Exercise instructions: Please repeat the records exactly, keeping the pictures out.

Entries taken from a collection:
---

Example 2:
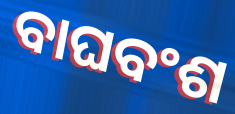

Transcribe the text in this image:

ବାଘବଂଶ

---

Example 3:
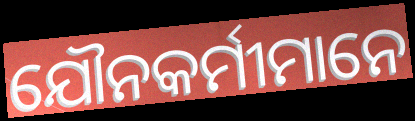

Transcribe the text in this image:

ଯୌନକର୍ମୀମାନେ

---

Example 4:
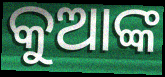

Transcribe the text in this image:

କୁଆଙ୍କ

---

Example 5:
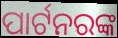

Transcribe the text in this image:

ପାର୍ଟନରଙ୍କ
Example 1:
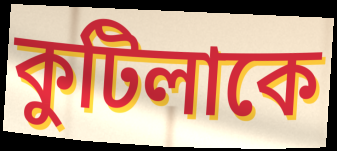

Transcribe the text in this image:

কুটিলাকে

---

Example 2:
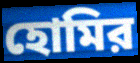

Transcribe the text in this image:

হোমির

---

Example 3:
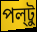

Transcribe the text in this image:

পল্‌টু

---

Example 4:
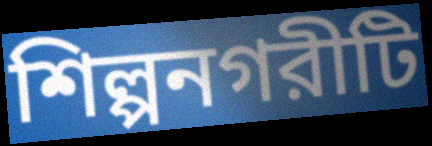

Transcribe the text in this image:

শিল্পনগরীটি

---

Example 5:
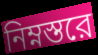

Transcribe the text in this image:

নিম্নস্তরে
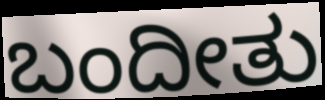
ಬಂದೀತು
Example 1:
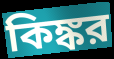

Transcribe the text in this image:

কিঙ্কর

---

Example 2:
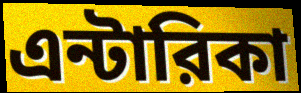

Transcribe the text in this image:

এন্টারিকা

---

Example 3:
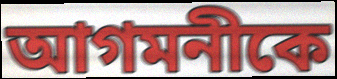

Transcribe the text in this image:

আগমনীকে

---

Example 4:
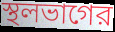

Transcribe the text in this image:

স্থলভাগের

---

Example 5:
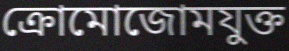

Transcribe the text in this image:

Result:
---

Example 2:

Transcribe the text in this image:

ବାଘବଂଶ

---

Example 3:

Transcribe the text in this image:

ଯୌନକର୍ମୀମାନେ

---

Example 4:

Transcribe the text in this image:

କୁଆଙ୍କ

---

Example 5:

Transcribe the text in this image:

ପାର୍ଟନରଙ୍କ
Example 1:

Transcribe the text in this image:

কুটিলাকে

---

Example 2:

Transcribe the text in this image:

হোমির

---

Example 3:

Transcribe the text in this image:

পল্‌টু

---

Example 4:

Transcribe the text in this image:

শিল্পনগরীটি

---

Example 5:

Transcribe the text in this image:

নিম্নস্তরে
ಬಂದೀತು
Example 1:

Transcribe the text in this image:

কিঙ্কর

---

Example 2:

Transcribe the text in this image:

এন্টারিকা

---

Example 3:

Transcribe the text in this image:

আগমনীকে

---

Example 4:

Transcribe the text in this image:

স্থলভাগের

---

Example 5:

Transcribe the text in this image:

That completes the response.